Your objective.
Take the material below and reproduce, word for word, only the lines from the line with "- **Interconnectivity**: Neurons" through the line with "- **Technological Vulnerabilities**: The".

Entries provided.
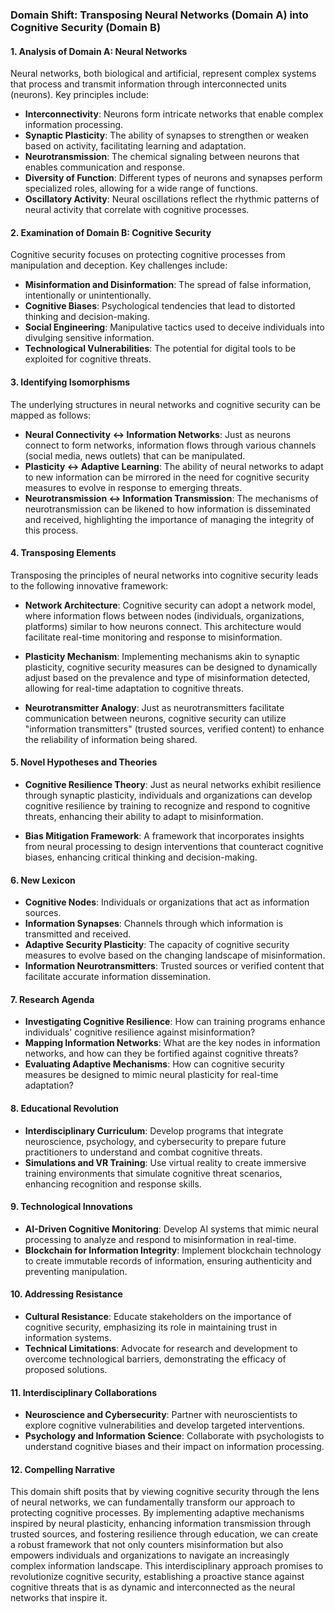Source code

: ### Domain Shift: Transposing Neural Networks (Domain A) into Cognitive Security (Domain B)

#### 1. Analysis of Domain A: Neural Networks
Neural networks, both biological and artificial, represent complex systems that process and transmit information through interconnected units (neurons). Key principles include:

- **Interconnectivity**: Neurons form intricate networks that enable complex information processing.
- **Synaptic Plasticity**: The ability of synapses to strengthen or weaken based on activity, facilitating learning and adaptation.
- **Neurotransmission**: The chemical signaling between neurons that enables communication and response.
- **Diversity of Function**: Different types of neurons and synapses perform specialized roles, allowing for a wide range of functions.
- **Oscillatory Activity**: Neural oscillations reflect the rhythmic patterns of neural activity that correlate with cognitive processes.

#### 2. Examination of Domain B: Cognitive Security
Cognitive security focuses on protecting cognitive processes from manipulation and deception. Key challenges include:

- **Misinformation and Disinformation**: The spread of false information, intentionally or unintentionally.
- **Cognitive Biases**: Psychological tendencies that lead to distorted thinking and decision-making.
- **Social Engineering**: Manipulative tactics used to deceive individuals into divulging sensitive information.
- **Technological Vulnerabilities**: The potential for digital tools to be exploited for cognitive threats.

#### 3. Identifying Isomorphisms
The underlying structures in neural networks and cognitive security can be mapped as follows:

- **Neural Connectivity ↔ Information Networks**: Just as neurons connect to form networks, information flows through various channels (social media, news outlets) that can be manipulated.
- **Plasticity ↔ Adaptive Learning**: The ability of neural networks to adapt to new information can be mirrored in the need for cognitive security measures to evolve in response to emerging threats.
- **Neurotransmission ↔ Information Transmission**: The mechanisms of neurotransmission can be likened to how information is disseminated and received, highlighting the importance of managing the integrity of this process.

#### 4. Transposing Elements
Transposing the principles of neural networks into cognitive security leads to the following innovative framework:

- **Network Architecture**: Cognitive security can adopt a network model, where information flows between nodes (individuals, organizations, platforms) similar to how neurons connect. This architecture would facilitate real-time monitoring and response to misinformation.
  
- **Plasticity Mechanism**: Implementing mechanisms akin to synaptic plasticity, cognitive security measures can be designed to dynamically adjust based on the prevalence and type of misinformation detected, allowing for real-time adaptation to cognitive threats.

- **Neurotransmitter Analogy**: Just as neurotransmitters facilitate communication between neurons, cognitive security can utilize "information transmitters" (trusted sources, verified content) to enhance the reliability of information being shared.

#### 5. Novel Hypotheses and Theories
- **Cognitive Resilience Theory**: Just as neural networks exhibit resilience through synaptic plasticity, individuals and organizations can develop cognitive resilience by training to recognize and respond to cognitive threats, enhancing their ability to adapt to misinformation.

- **Bias Mitigation Framework**: A framework that incorporates insights from neural processing to design interventions that counteract cognitive biases, enhancing critical thinking and decision-making.

#### 6. New Lexicon
- **Cognitive Nodes**: Individuals or organizations that act as information sources.
- **Information Synapses**: Channels through which information is transmitted and received.
- **Adaptive Security Plasticity**: The capacity of cognitive security measures to evolve based on the changing landscape of misinformation.
- **Information Neurotransmitters**: Trusted sources or verified content that facilitate accurate information dissemination.

#### 7. Research Agenda
- **Investigating Cognitive Resilience**: How can training programs enhance individuals' cognitive resilience against misinformation?
- **Mapping Information Networks**: What are the key nodes in information networks, and how can they be fortified against cognitive threats?
- **Evaluating Adaptive Mechanisms**: How can cognitive security measures be designed to mimic neural plasticity for real-time adaptation?

#### 8. Educational Revolution
- **Interdisciplinary Curriculum**: Develop programs that integrate neuroscience, psychology, and cybersecurity to prepare future practitioners to understand and combat cognitive threats.
- **Simulations and VR Training**: Use virtual reality to create immersive training environments that simulate cognitive threat scenarios, enhancing recognition and response skills.

#### 9. Technological Innovations
- **AI-Driven Cognitive Monitoring**: Develop AI systems that mimic neural processing to analyze and respond to misinformation in real-time.
- **Blockchain for Information Integrity**: Implement blockchain technology to create immutable records of information, ensuring authenticity and preventing manipulation.

#### 10. Addressing Resistance
- **Cultural Resistance**: Educate stakeholders on the importance of cognitive security, emphasizing its role in maintaining trust in information systems.
- **Technical Limitations**: Advocate for research and development to overcome technological barriers, demonstrating the efficacy of proposed solutions.

#### 11. Interdisciplinary Collaborations
- **Neuroscience and Cybersecurity**: Partner with neuroscientists to explore cognitive vulnerabilities and develop targeted interventions.
- **Psychology and Information Science**: Collaborate with psychologists to understand cognitive biases and their impact on information processing.

#### 12. Compelling Narrative
This domain shift posits that by viewing cognitive security through the lens of neural networks, we can fundamentally transform our approach to protecting cognitive processes. By implementing adaptive mechanisms inspired by neural plasticity, enhancing information transmission through trusted sources, and fostering resilience through education, we can create a robust framework that not only counters misinformation but also empowers individuals and organizations to navigate an increasingly complex information landscape. This interdisciplinary approach promises to revolutionize cognitive security, establishing a proactive stance against cognitive threats that is as dynamic and interconnected as the neural networks that inspire it.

Finished task.
- **Interconnectivity**: Neurons form intricate networks that enable complex information processing.
- **Synaptic Plasticity**: The ability of synapses to strengthen or weaken based on activity, facilitating learning and adaptation.
- **Neurotransmission**: The chemical signaling between neurons that enables communication and response.
- **Diversity of Function**: Different types of neurons and synapses perform specialized roles, allowing for a wide range of functions.
- **Oscillatory Activity**: Neural oscillations reflect the rhythmic patterns of neural activity that correlate with cognitive processes.

#### 2. Examination of Domain B: Cognitive Security
Cognitive security focuses on protecting cognitive processes from manipulation and deception. Key challenges include:

- **Misinformation and Disinformation**: The spread of false information, intentionally or unintentionally.
- **Cognitive Biases**: Psychological tendencies that lead to distorted thinking and decision-making.
- **Social Engineering**: Manipulative tactics used to deceive individuals into divulging sensitive information.
- **Technological Vulnerabilities**: The potential for digital tools to be exploited for cognitive threats.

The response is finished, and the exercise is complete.